### HOW TO COMPLETE THIS TASK
Please answer from the case report below: how long has the patient been taking lithium carbonate for his bipolar disorder?

### PAGE TEXT

Symptoms to Diagnosis

A 61-year-old with bipolar disorder and cognitive impairment: Dementia or polypharmacy?

Author and Disclosure Information

 

References

A 61-year-old man presents for evaluation of new-onset cognitive impairment, which has developed over the past 6 to 8 months. He has bipolar disorder, for which he has been taking lithium carbonate (Eskalith) for the past 15 years. This therapy kept his mood stable until a relapse of depression and mania 1 year ago required hospitalization and an increase in the lithium dose, which was then lowered somewhat after he improved (see below). His cognitive symptoms appeared gradually within 2 months after his release from the hospital.

He now has difficulty concentrating, a tendency to substitute words incorrectly during conversation, and difficulty recalling names and “retrieving memories.” He also reports a worsening tremor in his dominant hand that compromises his ability to eat with a spoon or a fork. He complains of increasing daytime somnolence, which began when his lithium dose was increased and improved when the dose was decreased.

### DATA PROVIDED
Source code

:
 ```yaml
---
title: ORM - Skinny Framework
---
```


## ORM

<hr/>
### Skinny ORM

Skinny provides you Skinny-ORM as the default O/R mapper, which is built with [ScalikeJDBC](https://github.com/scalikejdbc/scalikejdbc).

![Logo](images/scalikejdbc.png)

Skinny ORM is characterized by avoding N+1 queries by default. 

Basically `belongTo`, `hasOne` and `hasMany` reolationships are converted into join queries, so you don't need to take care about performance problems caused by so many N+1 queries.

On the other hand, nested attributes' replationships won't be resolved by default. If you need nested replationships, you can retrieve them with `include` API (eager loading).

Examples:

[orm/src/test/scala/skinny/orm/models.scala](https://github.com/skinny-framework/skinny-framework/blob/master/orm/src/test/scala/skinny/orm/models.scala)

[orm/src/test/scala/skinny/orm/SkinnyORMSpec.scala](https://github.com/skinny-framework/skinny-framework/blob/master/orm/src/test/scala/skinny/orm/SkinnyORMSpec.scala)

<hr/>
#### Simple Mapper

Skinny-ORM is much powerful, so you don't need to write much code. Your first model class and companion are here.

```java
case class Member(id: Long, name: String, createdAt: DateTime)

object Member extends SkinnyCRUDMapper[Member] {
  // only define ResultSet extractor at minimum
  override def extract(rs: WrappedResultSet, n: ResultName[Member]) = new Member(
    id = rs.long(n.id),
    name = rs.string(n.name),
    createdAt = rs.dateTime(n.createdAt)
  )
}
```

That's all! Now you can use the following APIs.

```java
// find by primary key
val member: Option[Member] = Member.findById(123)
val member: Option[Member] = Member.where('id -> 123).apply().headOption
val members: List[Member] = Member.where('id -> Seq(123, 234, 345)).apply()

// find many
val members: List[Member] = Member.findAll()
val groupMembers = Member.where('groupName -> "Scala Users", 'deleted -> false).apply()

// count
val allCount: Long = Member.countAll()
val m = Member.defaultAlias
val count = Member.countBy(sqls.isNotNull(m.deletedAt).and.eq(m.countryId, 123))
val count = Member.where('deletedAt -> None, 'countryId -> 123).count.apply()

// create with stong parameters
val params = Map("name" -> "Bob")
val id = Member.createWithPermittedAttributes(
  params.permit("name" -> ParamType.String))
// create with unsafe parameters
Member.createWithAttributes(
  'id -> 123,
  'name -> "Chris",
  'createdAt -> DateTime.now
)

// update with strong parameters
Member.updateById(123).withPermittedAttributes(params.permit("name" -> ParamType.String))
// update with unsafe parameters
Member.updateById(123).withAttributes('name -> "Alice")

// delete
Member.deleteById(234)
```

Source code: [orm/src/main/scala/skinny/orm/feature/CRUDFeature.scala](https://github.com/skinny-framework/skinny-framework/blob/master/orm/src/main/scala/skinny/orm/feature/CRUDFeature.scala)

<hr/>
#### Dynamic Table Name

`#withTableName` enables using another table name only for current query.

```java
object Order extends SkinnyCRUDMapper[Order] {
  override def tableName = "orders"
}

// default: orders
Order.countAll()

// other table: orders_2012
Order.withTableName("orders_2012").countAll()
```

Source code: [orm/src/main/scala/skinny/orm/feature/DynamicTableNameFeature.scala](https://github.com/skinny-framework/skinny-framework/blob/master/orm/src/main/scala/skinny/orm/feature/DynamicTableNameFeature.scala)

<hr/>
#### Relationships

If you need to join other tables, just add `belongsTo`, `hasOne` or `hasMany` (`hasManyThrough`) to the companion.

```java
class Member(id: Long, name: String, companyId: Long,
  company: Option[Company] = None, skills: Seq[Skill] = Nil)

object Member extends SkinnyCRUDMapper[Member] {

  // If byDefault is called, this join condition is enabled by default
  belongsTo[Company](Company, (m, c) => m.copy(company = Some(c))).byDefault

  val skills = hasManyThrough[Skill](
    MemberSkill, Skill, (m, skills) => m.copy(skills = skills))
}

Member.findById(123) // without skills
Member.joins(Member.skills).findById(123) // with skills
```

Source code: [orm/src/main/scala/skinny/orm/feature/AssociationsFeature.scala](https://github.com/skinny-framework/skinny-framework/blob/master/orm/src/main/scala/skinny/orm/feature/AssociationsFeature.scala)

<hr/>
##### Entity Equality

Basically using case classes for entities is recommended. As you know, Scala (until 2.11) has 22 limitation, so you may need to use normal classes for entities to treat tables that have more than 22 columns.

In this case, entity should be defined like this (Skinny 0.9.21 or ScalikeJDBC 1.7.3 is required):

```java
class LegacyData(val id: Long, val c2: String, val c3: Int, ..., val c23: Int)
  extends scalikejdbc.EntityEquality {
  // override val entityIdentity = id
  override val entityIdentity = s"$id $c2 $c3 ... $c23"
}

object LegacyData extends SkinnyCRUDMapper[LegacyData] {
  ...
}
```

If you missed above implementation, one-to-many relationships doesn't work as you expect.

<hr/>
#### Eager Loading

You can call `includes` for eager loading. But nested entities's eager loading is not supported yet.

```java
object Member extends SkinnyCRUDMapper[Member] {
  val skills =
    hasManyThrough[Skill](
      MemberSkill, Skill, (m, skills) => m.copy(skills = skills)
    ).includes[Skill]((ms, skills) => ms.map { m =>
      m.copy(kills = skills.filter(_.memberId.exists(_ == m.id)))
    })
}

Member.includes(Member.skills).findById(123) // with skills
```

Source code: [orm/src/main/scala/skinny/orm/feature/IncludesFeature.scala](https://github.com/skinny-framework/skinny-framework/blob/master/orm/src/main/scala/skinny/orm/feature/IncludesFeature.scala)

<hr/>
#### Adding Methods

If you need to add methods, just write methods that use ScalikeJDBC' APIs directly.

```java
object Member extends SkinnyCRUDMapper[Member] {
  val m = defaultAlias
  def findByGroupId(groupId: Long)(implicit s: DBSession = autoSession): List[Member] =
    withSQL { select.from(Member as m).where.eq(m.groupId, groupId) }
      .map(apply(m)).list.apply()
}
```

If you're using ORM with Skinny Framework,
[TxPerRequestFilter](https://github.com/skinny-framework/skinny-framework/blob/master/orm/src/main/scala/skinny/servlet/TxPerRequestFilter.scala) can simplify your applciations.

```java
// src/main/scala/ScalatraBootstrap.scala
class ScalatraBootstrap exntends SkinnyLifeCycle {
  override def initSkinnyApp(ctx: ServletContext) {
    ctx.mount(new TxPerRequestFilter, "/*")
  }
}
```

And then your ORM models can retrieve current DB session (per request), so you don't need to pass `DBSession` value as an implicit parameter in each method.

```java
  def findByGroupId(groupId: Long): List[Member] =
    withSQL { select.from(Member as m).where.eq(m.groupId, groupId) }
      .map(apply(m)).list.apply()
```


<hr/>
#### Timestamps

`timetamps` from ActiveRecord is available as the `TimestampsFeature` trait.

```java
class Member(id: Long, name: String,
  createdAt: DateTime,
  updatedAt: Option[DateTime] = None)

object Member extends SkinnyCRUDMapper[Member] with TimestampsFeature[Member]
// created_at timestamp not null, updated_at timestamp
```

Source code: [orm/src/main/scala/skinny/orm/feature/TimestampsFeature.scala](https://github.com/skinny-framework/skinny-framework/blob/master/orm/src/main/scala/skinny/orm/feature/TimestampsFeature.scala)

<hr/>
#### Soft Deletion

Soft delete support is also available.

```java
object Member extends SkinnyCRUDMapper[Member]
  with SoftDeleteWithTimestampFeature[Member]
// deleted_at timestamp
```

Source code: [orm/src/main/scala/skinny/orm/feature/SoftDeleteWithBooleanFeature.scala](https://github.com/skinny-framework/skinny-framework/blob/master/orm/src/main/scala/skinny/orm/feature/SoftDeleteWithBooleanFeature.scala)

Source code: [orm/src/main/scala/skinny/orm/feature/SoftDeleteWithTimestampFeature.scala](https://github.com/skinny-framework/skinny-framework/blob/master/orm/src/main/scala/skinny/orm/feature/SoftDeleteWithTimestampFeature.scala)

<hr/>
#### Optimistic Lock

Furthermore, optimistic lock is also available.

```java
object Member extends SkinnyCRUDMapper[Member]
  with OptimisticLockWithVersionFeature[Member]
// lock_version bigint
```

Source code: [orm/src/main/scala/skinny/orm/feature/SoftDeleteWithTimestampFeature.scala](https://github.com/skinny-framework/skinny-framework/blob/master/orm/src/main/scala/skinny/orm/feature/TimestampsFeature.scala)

### RESULT OF THIS EXERCISE
For the past 15 years.